» **What you need to do**
Please say how many lines of the entries below contain the word "including", and leave out everything else.

━━━━━━━━━━

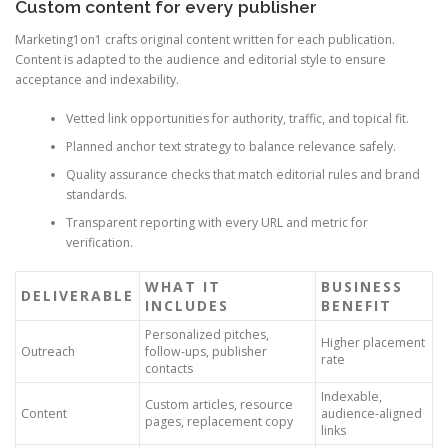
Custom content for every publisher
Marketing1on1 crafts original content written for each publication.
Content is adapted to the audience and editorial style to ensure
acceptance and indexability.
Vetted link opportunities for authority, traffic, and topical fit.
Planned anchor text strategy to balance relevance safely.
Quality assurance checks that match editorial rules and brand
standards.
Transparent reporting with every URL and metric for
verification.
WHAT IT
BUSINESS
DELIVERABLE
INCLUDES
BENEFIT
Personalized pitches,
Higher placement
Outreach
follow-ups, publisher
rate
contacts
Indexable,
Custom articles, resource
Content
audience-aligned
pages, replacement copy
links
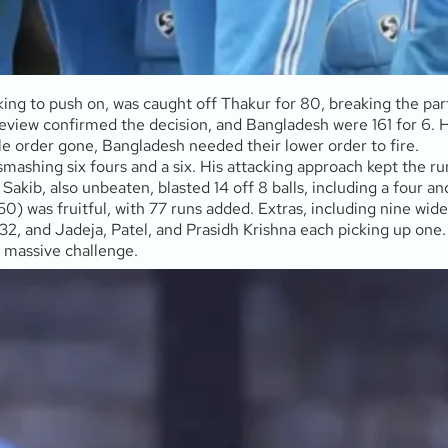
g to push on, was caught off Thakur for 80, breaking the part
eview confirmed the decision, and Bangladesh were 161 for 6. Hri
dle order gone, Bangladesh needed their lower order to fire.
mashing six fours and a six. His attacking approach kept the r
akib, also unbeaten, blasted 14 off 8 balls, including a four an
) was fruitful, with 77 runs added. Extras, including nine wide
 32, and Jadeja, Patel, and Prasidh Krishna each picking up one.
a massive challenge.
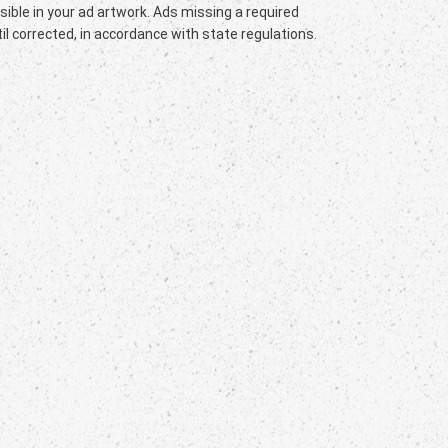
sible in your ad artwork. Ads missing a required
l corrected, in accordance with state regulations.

━━━━━━━━━━

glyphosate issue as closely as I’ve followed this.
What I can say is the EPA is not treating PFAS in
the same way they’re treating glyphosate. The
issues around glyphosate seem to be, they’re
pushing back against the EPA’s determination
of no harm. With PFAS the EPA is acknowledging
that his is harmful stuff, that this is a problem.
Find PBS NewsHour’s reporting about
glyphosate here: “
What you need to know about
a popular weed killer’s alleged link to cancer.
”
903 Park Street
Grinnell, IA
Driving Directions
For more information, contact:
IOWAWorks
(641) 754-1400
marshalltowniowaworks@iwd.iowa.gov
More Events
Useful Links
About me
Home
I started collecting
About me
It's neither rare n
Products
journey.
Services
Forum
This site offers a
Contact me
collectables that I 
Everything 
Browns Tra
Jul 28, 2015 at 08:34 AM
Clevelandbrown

━━━━━━━━━━

» **Response**
2